» **Exercise task**:
Convert the lines below, from the first line through the line containing "genus: Betula" inclusive, into a numbered list, leaving out any blank lines.

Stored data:
········
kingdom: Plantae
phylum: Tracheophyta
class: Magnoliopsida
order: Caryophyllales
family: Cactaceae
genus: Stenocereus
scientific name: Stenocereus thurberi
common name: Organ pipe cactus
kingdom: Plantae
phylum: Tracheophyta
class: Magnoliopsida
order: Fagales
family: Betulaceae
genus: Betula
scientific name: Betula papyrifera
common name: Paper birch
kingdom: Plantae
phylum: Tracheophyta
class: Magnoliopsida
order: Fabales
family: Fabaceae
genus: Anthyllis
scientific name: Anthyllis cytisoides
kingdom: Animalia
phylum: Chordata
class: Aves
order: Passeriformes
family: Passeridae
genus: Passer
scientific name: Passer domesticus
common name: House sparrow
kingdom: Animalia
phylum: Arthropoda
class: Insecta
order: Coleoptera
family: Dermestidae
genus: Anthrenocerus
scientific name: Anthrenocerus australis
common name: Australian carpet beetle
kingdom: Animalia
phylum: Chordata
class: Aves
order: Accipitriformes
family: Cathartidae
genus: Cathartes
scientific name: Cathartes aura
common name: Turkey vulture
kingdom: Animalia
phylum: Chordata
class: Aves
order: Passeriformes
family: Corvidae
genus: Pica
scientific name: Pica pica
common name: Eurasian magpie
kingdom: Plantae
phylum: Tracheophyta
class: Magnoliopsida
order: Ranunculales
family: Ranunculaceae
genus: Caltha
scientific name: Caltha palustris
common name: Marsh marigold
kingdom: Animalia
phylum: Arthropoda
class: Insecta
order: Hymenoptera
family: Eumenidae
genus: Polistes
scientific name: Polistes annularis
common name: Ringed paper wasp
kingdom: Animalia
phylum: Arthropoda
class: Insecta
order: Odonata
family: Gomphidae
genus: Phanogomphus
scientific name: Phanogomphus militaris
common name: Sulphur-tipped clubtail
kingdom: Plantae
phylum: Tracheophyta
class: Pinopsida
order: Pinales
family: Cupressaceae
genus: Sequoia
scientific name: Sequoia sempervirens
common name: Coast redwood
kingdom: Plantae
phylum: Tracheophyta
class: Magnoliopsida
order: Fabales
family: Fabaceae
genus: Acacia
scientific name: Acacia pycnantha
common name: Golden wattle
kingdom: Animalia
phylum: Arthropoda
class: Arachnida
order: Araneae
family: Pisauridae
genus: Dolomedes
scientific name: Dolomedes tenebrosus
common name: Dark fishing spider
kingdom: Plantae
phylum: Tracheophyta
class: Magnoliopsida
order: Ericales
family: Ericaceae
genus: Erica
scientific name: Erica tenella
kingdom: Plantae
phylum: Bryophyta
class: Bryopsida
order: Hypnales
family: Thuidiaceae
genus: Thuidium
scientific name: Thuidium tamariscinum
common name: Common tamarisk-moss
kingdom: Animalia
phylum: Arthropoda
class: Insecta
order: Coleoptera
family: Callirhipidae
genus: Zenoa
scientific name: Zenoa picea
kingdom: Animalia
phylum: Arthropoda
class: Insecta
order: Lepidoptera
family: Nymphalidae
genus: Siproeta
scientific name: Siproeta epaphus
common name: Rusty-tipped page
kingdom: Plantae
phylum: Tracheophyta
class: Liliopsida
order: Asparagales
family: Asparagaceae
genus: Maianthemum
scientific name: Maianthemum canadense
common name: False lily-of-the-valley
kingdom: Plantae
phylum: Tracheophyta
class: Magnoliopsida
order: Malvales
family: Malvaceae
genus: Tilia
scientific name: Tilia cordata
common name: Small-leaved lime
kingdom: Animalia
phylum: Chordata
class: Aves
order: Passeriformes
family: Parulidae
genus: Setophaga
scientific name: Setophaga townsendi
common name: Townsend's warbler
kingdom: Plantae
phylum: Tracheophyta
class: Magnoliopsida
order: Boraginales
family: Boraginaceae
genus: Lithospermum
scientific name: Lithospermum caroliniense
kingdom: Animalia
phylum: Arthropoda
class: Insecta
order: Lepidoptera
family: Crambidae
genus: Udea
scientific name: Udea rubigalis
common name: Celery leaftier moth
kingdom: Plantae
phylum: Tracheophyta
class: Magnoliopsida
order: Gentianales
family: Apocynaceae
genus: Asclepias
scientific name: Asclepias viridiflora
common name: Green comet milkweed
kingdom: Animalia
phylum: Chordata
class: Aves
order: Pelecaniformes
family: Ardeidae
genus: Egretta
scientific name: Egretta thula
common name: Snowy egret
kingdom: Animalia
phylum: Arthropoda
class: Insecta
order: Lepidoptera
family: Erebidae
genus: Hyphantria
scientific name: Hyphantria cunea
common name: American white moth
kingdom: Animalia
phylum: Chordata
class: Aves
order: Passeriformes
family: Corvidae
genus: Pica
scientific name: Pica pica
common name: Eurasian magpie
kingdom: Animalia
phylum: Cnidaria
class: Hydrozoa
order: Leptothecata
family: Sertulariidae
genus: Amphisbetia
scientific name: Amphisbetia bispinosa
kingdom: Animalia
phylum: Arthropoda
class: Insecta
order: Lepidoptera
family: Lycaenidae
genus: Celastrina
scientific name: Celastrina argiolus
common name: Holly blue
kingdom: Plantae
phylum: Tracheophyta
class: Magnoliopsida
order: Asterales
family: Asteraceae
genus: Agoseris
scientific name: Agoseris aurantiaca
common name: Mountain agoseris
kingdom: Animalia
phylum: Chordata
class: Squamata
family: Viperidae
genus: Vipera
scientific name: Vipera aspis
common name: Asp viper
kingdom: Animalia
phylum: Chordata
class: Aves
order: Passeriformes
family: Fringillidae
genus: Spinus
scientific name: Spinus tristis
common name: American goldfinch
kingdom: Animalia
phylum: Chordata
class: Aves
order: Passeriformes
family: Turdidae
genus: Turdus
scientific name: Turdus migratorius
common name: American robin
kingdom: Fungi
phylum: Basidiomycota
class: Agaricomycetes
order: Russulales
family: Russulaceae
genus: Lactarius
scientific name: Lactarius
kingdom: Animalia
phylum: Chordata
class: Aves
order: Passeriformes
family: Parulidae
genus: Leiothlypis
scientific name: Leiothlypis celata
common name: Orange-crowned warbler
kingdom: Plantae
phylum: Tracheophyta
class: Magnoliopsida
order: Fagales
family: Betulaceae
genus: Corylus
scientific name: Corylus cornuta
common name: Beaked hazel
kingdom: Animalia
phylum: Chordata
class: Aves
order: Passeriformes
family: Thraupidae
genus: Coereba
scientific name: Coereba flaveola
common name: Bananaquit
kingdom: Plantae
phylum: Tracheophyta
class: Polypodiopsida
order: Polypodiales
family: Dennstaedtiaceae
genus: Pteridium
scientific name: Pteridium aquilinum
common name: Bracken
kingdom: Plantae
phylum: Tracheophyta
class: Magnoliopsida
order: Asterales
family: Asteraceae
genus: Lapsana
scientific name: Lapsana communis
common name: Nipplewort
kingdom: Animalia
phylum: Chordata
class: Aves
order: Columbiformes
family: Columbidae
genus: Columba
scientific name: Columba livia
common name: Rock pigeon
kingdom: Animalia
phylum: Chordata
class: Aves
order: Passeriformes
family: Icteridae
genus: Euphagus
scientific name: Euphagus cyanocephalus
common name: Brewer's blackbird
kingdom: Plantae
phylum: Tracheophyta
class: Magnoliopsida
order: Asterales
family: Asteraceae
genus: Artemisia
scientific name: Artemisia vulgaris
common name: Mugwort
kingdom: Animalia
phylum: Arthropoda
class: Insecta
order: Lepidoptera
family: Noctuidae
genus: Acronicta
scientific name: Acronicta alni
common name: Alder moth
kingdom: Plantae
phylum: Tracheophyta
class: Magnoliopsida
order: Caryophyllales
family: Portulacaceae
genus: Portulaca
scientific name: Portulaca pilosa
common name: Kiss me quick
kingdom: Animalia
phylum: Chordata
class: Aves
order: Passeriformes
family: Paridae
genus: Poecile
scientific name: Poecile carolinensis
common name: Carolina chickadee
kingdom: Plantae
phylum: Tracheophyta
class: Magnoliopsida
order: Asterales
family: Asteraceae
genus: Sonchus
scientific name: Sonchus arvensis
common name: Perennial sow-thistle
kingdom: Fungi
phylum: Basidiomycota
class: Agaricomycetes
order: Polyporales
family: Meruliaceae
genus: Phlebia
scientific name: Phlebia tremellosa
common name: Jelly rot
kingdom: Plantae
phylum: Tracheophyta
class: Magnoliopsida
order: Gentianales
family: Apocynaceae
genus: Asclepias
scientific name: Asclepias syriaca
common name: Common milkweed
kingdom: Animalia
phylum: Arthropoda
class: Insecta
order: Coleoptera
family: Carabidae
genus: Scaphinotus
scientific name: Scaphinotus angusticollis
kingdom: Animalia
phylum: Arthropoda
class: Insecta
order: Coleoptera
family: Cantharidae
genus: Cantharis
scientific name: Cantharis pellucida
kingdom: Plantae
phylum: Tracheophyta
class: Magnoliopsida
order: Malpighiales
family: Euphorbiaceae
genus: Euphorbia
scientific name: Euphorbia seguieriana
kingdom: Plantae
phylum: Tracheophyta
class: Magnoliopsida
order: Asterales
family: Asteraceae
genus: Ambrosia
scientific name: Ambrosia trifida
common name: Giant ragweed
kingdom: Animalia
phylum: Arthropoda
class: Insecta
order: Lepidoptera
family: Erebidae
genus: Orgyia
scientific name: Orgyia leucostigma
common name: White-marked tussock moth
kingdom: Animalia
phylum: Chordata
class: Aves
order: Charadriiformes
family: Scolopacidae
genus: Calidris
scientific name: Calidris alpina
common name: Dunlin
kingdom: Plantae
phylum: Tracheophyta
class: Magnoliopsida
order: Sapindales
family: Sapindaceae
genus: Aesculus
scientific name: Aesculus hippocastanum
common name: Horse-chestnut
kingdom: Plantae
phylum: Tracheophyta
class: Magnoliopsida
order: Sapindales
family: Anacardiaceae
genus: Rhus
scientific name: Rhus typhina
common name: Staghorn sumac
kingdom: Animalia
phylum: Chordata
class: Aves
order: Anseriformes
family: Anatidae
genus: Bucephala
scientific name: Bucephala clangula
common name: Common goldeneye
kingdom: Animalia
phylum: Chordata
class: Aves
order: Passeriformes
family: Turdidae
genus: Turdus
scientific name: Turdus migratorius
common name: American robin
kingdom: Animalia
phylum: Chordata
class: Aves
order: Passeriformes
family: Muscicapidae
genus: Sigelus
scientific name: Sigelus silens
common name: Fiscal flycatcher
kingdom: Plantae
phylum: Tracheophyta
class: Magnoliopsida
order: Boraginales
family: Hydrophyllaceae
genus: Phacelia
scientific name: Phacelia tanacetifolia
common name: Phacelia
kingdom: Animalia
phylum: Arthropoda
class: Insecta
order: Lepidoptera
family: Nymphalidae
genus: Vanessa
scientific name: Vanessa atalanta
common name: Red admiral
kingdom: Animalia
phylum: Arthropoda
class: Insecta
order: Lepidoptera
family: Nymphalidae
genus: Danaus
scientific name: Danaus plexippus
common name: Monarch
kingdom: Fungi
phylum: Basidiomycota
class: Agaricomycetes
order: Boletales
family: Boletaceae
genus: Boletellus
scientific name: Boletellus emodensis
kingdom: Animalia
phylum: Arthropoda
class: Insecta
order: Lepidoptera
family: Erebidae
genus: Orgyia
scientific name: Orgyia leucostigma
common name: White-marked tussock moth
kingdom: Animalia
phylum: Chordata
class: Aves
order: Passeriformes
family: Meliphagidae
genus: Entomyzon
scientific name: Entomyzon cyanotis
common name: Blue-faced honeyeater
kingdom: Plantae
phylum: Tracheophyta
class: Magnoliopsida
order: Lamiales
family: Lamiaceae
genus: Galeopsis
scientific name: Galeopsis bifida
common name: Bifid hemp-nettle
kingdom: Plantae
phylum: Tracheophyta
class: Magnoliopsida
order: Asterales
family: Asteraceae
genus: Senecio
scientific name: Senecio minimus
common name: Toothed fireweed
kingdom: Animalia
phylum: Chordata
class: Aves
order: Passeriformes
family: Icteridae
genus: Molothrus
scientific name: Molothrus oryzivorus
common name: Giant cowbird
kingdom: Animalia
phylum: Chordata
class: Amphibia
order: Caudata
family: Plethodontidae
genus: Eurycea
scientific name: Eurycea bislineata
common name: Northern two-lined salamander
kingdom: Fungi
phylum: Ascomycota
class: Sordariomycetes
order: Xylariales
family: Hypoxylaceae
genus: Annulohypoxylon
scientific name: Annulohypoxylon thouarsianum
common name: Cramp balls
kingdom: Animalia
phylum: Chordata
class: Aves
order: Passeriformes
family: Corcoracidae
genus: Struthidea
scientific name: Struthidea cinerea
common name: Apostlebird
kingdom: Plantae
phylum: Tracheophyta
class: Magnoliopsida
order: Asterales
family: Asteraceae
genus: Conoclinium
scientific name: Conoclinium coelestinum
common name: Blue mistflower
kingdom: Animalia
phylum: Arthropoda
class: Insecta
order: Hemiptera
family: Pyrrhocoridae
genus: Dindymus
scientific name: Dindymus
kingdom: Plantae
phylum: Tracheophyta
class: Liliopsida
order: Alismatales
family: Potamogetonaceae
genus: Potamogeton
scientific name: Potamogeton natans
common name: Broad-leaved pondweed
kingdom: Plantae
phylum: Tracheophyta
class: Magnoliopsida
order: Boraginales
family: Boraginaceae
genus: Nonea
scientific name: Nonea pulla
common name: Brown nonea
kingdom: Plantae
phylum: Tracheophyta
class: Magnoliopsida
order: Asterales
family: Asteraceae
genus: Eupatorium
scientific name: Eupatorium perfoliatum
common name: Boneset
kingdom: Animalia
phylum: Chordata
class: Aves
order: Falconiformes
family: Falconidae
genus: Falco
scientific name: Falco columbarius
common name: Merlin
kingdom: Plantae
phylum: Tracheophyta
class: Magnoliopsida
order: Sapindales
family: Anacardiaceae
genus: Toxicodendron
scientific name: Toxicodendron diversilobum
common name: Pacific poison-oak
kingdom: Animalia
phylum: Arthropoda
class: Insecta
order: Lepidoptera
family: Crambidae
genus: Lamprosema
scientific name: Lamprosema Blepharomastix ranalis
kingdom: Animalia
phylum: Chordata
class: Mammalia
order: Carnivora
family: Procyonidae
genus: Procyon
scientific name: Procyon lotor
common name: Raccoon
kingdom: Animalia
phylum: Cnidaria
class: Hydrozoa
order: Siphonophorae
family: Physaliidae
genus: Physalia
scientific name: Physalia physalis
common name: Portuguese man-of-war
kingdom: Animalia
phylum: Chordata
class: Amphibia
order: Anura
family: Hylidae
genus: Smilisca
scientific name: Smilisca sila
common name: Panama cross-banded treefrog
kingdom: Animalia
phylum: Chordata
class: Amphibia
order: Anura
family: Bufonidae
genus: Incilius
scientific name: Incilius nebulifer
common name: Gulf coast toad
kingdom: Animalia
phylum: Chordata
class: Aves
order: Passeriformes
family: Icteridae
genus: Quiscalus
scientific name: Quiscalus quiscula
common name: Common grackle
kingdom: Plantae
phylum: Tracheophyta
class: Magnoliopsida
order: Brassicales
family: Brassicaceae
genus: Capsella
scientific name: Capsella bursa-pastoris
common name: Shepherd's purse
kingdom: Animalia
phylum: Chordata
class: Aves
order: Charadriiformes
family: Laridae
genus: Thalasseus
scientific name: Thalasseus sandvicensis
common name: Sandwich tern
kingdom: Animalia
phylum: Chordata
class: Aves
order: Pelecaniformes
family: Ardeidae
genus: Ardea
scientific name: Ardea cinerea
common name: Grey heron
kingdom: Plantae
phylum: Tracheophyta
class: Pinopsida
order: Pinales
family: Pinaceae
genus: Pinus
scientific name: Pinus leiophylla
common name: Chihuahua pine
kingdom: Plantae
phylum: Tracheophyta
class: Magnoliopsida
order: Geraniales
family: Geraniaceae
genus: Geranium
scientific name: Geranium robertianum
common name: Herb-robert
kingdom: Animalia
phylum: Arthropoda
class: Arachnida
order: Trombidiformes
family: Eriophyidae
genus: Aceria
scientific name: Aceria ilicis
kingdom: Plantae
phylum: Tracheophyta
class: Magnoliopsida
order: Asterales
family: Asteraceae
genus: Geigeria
········
» **The solution**:
1. kingdom: Plantae
2. phylum: Tracheophyta
3. class: Magnoliopsida
4. order: Caryophyllales
5. family: Cactaceae
6. genus: Stenocereus
7. scientific name: Stenocereus thurberi
8. common name: Organ pipe cactus
9. kingdom: Plantae
10. phylum: Tracheophyta
11. class: Magnoliopsida
12. order: Fagales
13. family: Betulaceae
14. genus: Betula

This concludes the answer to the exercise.